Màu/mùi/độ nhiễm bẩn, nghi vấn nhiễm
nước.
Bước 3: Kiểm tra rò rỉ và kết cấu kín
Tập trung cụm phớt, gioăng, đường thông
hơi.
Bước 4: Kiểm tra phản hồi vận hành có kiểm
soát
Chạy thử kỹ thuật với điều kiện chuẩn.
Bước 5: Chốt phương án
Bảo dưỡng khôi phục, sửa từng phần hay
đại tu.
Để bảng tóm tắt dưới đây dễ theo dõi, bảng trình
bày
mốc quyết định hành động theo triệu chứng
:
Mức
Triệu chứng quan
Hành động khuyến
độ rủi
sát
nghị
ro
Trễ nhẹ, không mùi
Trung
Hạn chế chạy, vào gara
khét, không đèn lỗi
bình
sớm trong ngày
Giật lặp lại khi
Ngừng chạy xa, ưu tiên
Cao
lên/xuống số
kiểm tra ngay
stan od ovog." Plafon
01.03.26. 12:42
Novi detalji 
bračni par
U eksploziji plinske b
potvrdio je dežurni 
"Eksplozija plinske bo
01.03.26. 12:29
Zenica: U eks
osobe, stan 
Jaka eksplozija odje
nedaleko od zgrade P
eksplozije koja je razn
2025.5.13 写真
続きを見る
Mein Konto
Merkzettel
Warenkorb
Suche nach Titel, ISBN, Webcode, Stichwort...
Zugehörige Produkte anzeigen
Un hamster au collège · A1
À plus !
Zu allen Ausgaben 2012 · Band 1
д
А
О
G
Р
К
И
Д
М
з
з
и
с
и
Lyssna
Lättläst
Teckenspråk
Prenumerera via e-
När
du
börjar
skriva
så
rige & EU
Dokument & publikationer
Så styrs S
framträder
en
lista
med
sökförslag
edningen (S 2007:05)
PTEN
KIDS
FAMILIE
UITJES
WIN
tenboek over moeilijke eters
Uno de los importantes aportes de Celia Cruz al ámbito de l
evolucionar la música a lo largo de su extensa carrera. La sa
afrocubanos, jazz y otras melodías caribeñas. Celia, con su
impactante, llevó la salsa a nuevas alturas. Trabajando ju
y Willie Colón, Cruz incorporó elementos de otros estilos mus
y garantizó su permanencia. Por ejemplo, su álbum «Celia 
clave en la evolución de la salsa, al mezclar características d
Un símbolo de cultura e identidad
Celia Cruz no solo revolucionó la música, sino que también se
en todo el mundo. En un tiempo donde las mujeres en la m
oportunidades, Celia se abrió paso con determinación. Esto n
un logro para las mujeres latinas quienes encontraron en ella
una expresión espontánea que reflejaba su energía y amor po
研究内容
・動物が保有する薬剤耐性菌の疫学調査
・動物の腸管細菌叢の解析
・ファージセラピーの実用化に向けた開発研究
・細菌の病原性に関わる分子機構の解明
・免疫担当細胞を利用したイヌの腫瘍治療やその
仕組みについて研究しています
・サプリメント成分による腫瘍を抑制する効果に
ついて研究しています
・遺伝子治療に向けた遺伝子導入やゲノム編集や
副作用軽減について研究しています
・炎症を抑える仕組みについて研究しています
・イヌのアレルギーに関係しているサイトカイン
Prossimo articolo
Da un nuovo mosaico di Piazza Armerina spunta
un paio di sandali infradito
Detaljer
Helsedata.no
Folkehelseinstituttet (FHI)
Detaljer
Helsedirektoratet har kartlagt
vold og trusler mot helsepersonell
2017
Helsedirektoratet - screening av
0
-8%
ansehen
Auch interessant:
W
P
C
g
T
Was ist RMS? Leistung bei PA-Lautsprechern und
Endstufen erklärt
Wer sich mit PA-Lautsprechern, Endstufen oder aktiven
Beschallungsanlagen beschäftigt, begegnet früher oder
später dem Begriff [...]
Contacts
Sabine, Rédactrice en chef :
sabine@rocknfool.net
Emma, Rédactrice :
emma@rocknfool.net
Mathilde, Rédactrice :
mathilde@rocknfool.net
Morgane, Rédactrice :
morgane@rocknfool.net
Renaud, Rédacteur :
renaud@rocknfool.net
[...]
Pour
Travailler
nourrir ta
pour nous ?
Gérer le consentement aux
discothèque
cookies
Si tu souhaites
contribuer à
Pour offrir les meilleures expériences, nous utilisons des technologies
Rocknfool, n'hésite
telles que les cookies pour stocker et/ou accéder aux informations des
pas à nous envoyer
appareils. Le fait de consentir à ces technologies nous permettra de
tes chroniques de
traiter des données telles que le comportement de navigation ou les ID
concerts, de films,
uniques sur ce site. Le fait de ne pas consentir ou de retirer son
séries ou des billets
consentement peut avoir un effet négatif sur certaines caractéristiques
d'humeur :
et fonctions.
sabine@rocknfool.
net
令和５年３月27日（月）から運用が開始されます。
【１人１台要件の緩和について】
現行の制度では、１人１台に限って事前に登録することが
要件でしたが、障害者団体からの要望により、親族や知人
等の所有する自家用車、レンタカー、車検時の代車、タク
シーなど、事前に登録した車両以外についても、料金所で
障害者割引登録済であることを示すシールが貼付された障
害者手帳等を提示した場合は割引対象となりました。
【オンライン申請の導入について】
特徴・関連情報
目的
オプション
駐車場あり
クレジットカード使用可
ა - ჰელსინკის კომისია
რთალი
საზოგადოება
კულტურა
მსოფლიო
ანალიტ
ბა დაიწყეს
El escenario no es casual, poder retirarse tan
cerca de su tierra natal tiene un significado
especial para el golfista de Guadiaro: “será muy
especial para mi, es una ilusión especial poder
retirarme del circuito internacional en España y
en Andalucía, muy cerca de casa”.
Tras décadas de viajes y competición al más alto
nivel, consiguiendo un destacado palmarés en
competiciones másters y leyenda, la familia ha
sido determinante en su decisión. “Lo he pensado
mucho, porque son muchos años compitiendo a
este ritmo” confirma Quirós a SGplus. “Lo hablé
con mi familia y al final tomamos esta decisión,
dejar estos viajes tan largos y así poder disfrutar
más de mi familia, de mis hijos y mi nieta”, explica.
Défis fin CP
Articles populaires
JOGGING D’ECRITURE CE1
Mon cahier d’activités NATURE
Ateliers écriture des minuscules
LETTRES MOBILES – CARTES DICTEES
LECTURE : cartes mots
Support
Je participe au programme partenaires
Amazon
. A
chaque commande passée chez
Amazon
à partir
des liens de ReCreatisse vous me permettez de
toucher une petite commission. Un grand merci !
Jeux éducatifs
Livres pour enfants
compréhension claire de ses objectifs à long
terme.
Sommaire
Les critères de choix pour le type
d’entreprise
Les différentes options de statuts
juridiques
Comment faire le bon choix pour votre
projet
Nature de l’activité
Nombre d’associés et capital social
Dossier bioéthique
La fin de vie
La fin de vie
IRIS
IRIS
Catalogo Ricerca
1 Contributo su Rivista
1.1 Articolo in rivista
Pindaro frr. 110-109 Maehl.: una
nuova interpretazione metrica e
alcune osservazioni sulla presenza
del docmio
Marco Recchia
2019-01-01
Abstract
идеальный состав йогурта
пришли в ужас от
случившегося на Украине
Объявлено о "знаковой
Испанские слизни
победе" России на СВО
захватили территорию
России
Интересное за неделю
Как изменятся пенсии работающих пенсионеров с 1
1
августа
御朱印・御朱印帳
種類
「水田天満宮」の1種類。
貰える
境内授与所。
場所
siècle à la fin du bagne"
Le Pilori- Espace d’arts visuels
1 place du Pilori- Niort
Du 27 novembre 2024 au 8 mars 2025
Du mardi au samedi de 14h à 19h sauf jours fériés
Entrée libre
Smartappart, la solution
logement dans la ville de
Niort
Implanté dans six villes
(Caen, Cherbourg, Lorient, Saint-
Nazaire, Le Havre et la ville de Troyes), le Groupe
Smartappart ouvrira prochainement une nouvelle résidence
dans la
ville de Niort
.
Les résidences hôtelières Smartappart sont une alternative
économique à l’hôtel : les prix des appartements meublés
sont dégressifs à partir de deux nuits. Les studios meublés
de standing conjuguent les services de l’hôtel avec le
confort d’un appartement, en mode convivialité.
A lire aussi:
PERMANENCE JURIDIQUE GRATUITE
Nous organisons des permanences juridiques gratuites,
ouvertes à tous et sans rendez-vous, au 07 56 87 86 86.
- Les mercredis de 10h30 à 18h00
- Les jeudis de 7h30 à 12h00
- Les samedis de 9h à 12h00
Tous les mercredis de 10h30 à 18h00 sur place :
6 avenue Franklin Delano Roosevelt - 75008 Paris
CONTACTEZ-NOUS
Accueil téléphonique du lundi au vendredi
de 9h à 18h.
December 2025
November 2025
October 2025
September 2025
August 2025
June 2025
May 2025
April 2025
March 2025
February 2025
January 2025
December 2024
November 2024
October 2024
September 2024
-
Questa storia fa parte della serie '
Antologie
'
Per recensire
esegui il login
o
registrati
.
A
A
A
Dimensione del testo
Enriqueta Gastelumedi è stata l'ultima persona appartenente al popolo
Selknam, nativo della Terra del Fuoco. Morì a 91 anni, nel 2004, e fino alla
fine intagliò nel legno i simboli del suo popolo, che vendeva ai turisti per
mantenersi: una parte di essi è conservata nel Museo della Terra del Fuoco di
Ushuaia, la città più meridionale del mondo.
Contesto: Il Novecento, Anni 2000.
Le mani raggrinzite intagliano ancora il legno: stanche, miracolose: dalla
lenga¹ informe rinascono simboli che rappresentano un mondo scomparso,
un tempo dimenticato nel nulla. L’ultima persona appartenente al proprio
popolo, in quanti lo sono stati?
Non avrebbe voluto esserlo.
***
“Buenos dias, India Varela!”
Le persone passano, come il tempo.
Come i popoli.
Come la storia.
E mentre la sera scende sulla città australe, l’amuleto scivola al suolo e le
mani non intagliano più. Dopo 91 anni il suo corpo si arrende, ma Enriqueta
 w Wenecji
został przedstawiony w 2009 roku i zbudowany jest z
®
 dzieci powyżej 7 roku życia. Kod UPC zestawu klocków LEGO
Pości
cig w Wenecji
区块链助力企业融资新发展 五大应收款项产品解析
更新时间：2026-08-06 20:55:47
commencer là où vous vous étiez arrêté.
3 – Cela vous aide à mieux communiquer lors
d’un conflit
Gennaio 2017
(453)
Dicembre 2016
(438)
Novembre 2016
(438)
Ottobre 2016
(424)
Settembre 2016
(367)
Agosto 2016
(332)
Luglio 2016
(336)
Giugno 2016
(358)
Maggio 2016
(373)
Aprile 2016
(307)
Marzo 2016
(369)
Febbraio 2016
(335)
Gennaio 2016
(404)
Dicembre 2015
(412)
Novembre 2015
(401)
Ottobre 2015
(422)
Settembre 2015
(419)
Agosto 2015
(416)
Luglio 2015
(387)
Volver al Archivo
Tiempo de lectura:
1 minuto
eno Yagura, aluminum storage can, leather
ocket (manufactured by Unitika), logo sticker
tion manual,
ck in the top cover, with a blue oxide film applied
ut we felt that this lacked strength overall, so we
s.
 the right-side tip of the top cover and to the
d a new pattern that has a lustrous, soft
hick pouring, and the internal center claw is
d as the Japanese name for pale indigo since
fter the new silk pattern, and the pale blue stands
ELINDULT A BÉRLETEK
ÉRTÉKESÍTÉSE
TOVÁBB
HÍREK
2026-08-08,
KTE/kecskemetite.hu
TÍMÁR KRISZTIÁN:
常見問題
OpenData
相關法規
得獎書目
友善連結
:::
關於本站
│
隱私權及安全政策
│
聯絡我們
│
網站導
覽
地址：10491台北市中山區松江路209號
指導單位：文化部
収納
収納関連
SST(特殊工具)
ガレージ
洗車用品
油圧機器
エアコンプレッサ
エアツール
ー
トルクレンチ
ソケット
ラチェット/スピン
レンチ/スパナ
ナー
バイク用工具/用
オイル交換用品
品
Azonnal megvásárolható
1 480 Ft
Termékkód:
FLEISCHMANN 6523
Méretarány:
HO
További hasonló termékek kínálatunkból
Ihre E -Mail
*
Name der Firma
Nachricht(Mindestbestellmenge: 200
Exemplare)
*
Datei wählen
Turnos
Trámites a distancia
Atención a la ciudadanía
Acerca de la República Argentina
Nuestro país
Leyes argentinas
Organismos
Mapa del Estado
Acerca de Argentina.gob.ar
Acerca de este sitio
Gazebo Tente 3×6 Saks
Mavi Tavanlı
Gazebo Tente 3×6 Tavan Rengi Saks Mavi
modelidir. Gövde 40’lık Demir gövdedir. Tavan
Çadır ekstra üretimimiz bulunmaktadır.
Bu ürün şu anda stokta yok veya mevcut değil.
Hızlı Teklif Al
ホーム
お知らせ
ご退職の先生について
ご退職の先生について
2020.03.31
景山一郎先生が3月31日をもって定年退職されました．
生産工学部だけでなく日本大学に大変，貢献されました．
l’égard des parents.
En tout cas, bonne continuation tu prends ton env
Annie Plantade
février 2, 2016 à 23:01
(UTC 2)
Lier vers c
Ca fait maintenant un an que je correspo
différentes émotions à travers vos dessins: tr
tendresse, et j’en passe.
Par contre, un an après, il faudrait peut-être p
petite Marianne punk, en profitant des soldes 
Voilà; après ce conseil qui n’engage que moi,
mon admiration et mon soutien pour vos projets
====================
What to produce:
Copy the data line for line, from its first line through the line that contains "un logro para". Include both of these lines.

Solution:
Màu/mùi/độ nhiễm bẩn, nghi vấn nhiễm
nước.
Bước 3: Kiểm tra rò rỉ và kết cấu kín
Tập trung cụm phớt, gioăng, đường thông
hơi.
Bước 4: Kiểm tra phản hồi vận hành có kiểm
soát
Chạy thử kỹ thuật với điều kiện chuẩn.
Bước 5: Chốt phương án
Bảo dưỡng khôi phục, sửa từng phần hay
đại tu.
Để bảng tóm tắt dưới đây dễ theo dõi, bảng trình
bày
mốc quyết định hành động theo triệu chứng
:
Mức
Triệu chứng quan
Hành động khuyến
độ rủi
sát
nghị
ro
Trễ nhẹ, không mùi
Trung
Hạn chế chạy, vào gara
khét, không đèn lỗi
bình
sớm trong ngày
Giật lặp lại khi
Ngừng chạy xa, ưu tiên
Cao
lên/xuống số
kiểm tra ngay
stan od ovog." Plafon
01.03.26. 12:42
Novi detalji 
bračni par
U eksploziji plinske b
potvrdio je dežurni 
"Eksplozija plinske bo
01.03.26. 12:29
Zenica: U eks
osobe, stan 
Jaka eksplozija odje
nedaleko od zgrade P
eksplozije koja je razn
2025.5.13 写真
続きを見る
Mein Konto
Merkzettel
Warenkorb
Suche nach Titel, ISBN, Webcode, Stichwort...
Zugehörige Produkte anzeigen
Un hamster au collège · A1
À plus !
Zu allen Ausgaben 2012 · Band 1
д
А
О
G
Р
К
И
Д
М
з
з
и
с
и
Lyssna
Lättläst
Teckenspråk
Prenumerera via e-
När
du
börjar
skriva
så
rige & EU
Dokument & publikationer
Så styrs S
framträder
en
lista
med
sökförslag
edningen (S 2007:05)
PTEN
KIDS
FAMILIE
UITJES
WIN
tenboek over moeilijke eters
Uno de los importantes aportes de Celia Cruz al ámbito de l
evolucionar la música a lo largo de su extensa carrera. La sa
afrocubanos, jazz y otras melodías caribeñas. Celia, con su
impactante, llevó la salsa a nuevas alturas. Trabajando ju
y Willie Colón, Cruz incorporó elementos de otros estilos mus
y garantizó su permanencia. Por ejemplo, su álbum «Celia 
clave en la evolución de la salsa, al mezclar características d
Un símbolo de cultura e identidad
Celia Cruz no solo revolucionó la música, sino que también se
en todo el mundo. En un tiempo donde las mujeres en la m
oportunidades, Celia se abrió paso con determinación. Esto n
un logro para las mujeres latinas quienes encontraron en ella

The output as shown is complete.